*Exercise description*:
In the copy you make, keep each entry exactly as it is and leave out all images.

Rendered images with source text
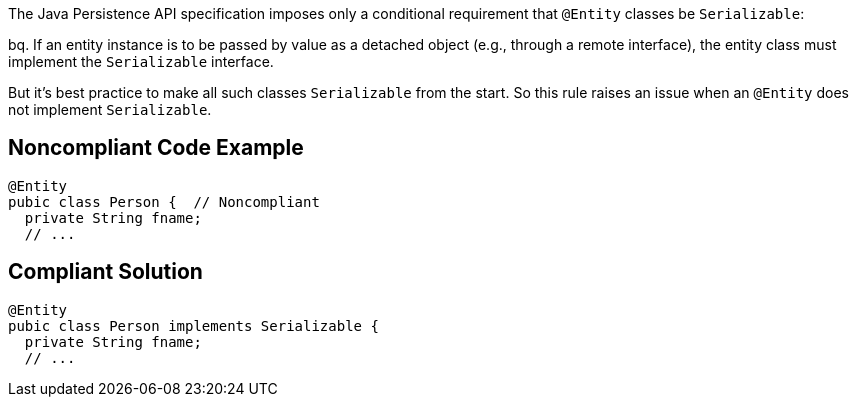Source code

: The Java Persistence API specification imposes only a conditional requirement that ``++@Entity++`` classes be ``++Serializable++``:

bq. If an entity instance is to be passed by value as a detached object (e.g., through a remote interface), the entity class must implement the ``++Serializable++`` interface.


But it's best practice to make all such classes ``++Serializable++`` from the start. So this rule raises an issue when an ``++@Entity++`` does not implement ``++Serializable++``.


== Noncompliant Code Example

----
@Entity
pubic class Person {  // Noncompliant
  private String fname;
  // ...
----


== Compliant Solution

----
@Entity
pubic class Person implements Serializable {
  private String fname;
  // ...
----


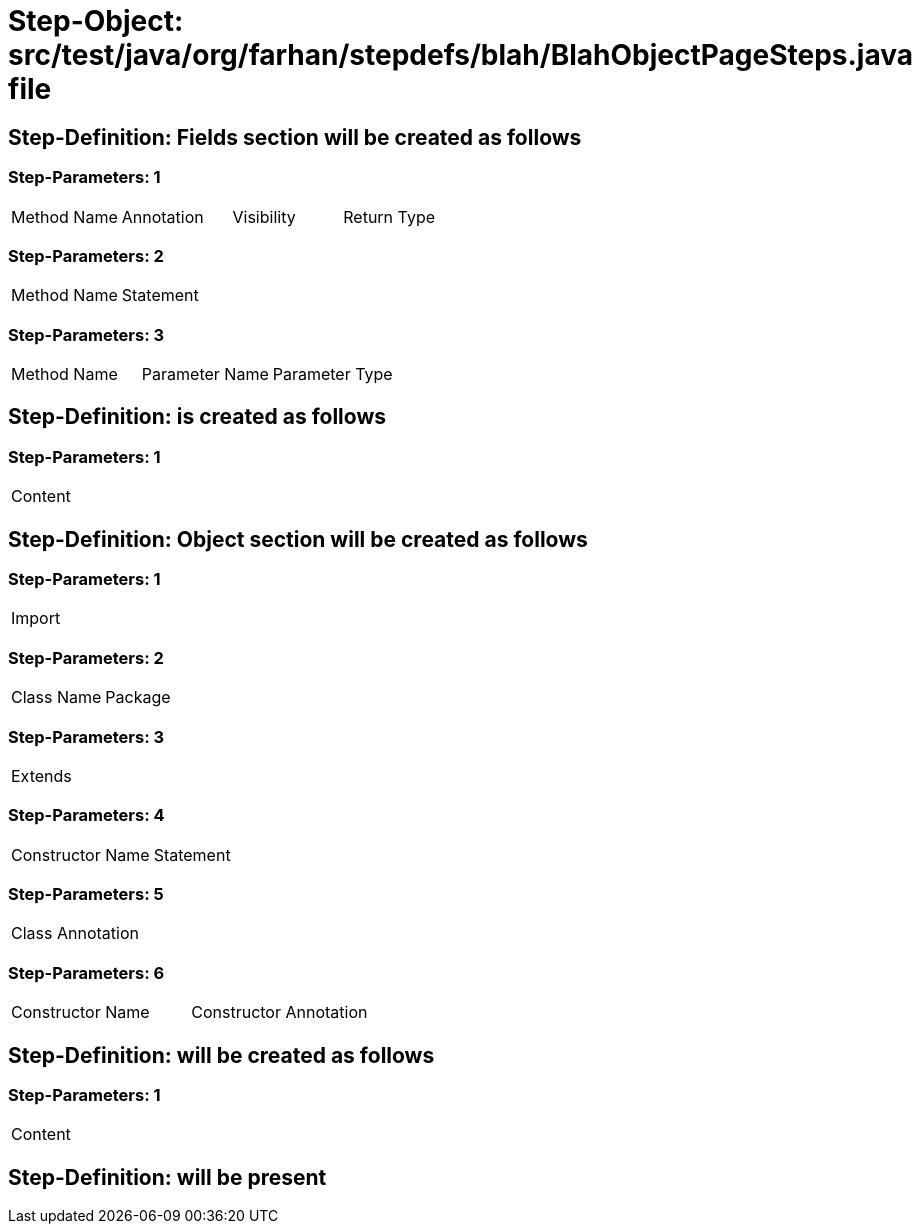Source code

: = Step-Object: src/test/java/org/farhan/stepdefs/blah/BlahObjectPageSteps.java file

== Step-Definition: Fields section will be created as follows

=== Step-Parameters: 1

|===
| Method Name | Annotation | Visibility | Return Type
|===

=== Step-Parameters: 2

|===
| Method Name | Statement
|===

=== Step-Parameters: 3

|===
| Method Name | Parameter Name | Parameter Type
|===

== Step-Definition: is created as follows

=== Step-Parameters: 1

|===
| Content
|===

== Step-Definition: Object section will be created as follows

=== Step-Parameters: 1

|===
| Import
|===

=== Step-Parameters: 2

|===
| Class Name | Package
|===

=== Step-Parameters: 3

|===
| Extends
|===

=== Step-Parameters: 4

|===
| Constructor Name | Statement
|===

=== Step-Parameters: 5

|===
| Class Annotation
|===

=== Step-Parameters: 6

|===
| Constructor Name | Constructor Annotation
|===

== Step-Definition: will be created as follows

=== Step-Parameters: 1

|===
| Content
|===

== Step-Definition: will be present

*Expected answer*:
Source code

: The Java Persistence API specification imposes only a conditional requirement that ``++@Entity++`` classes be ``++Serializable++``:

bq. If an entity instance is to be passed by value as a detached object (e.g., through a remote interface), the entity class must implement the ``++Serializable++`` interface.


But it's best practice to make all such classes ``++Serializable++`` from the start. So this rule raises an issue when an ``++@Entity++`` does not implement ``++Serializable++``.


== Noncompliant Code Example

----
@Entity
pubic class Person {  // Noncompliant
  private String fname;
  // ...
----


== Compliant Solution

----
@Entity
pubic class Person implements Serializable {
  private String fname;
  // ...
----


Source code

: = Step-Object: src/test/java/org/farhan/stepdefs/blah/BlahObjectPageSteps.java file

== Step-Definition: Fields section will be created as follows

=== Step-Parameters: 1

|===
| Method Name | Annotation | Visibility | Return Type
|===

=== Step-Parameters: 2

|===
| Method Name | Statement
|===

=== Step-Parameters: 3

|===
| Method Name | Parameter Name | Parameter Type
|===

== Step-Definition: is created as follows

=== Step-Parameters: 1

|===
| Content
|===

== Step-Definition: Object section will be created as follows

=== Step-Parameters: 1

|===
| Import
|===

=== Step-Parameters: 2

|===
| Class Name | Package
|===

=== Step-Parameters: 3

|===
| Extends
|===

=== Step-Parameters: 4

|===
| Constructor Name | Statement
|===

=== Step-Parameters: 5

|===
| Class Annotation
|===

=== Step-Parameters: 6

|===
| Constructor Name | Constructor Annotation
|===

== Step-Definition: will be created as follows

=== Step-Parameters: 1

|===
| Content
|===

== Step-Definition: will be present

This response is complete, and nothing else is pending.